(Stored data entries)
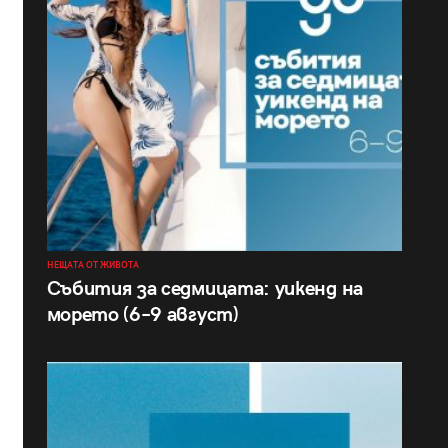
НЕЩАТА ОТ ЖИВОТА
Събития за седмицата: уикенд на
морето (6–9 август)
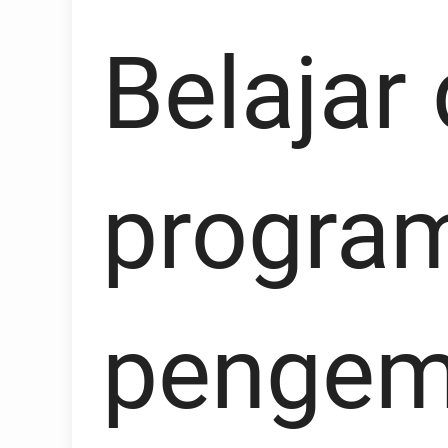
Belajar
progra
pengem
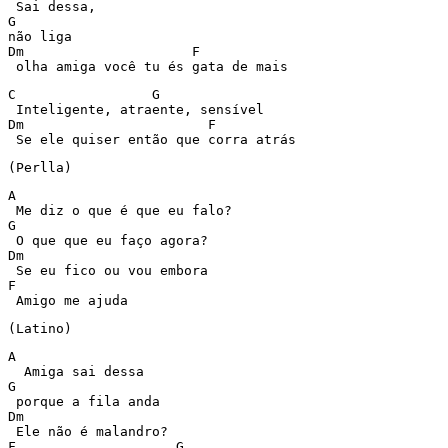
 Sai dessa, 

G 

não liga 

Dm		       F 

 olha amiga você tu és gata de mais 
C	          G 

 Inteligente, atraente, sensível 

Dm		         F 

 Se ele quiser então que corra atrás 
(Perlla) 
A 

 Me diz o que é que eu falo? 

G 

 O que que eu faço agora? 

Dm 

 Se eu fico ou vou embora 

F 

 Amigo me ajuda 
(Latino) 
A 

  Amiga sai dessa 

G 

 porque a fila anda 

Dm 

 Ele não é malandro? 

F		     G 
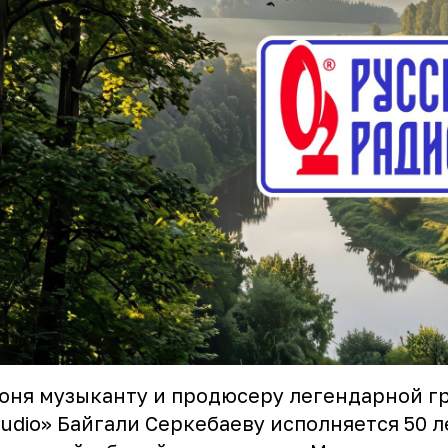
юня музыканту и продюсеру легендарной г
tudio» Байгали Серкебаеву исполняется 50 л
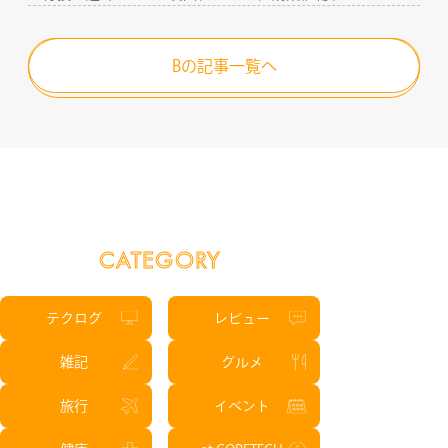
Bの記事一覧へ
CATEGORY
テクログ
レビュー
雑記
グルメ
旅行
イベント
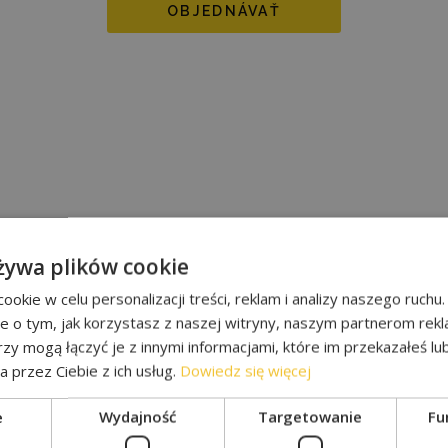
OBJEDNÁVAŤ
żywa plików cookie
okie w celu personalizacji treści, reklam i analizy naszego ruch
je o tym, jak korzystasz z naszej witryny, naszym partnerom re
rzy mogą łączyć je z innymi informacjami, które im przekazałeś lu
a przez Ciebie z ich usług.
Dowiedz się więcej
e
Wydajność
Targetowanie
Fu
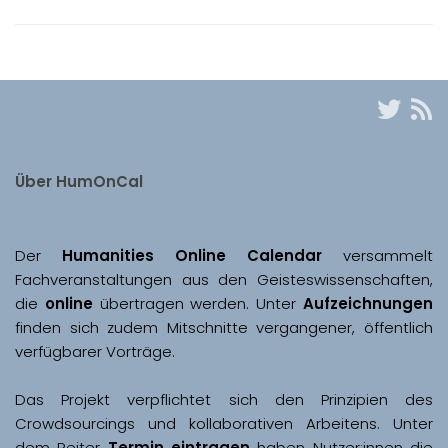
Über HumOnCal
Der 
Humanities Online Calendar 
versammelt 
Fachveranstaltungen aus den Geisteswissenschaften, 
die 
online
 übertragen werden. Unter 
Aufzeichnungen
finden sich zudem Mitschnitte vergangener, öffentlich 
Das Projekt verpflichtet sich den Prinzipien des 
Crowdsourcings und kollaborativen Arbeitens. Unter 
dem Reiter 
Termin eintragen
 haben Nutzer:innen die 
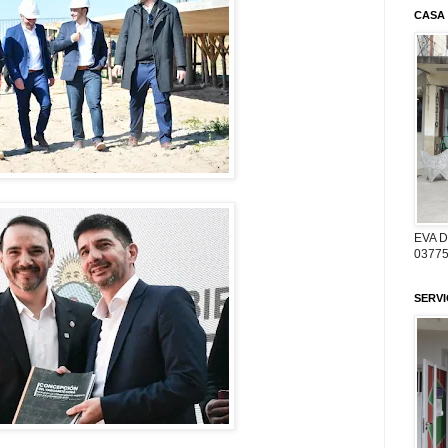
CASA
EVA 
03775
SERV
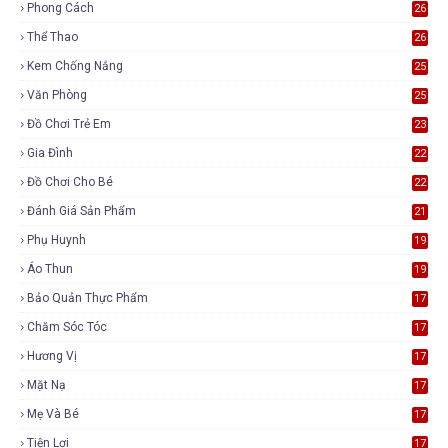
Phong Cách
26
Thể Thao
26
Kem Chống Nắng
25
Văn Phòng
25
Đồ Chơi Trẻ Em
23
Gia Đình
22
Đồ Chơi Cho Bé
22
Đánh Giá Sản Phẩm
21
Phụ Huynh
19
Áo Thun
19
Bảo Quản Thực Phẩm
17
Chăm Sóc Tóc
17
Hương Vị
17
Mặt Nạ
17
Mẹ Và Bé
17
Tiện Lợi
17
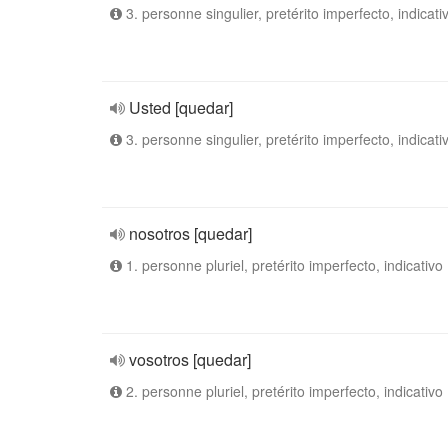
3. personne singulier, pretérito imperfecto, indicati
Usted [quedar]
3. personne singulier, pretérito imperfecto, indicati
nosotros [quedar]
1. personne pluriel, pretérito imperfecto, indicativo
vosotros [quedar]
2. personne pluriel, pretérito imperfecto, indicativo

» Action item:
Of the lines in the data, report each one containing the string "pretérito".

» Solution to this task:
3. personne singulier, pretérito imperfecto, indicati
3. personne singulier, pretérito imperfecto, indicati
1. personne pluriel, pretérito imperfecto, indicativo
2. personne pluriel, pretérito imperfecto, indicativo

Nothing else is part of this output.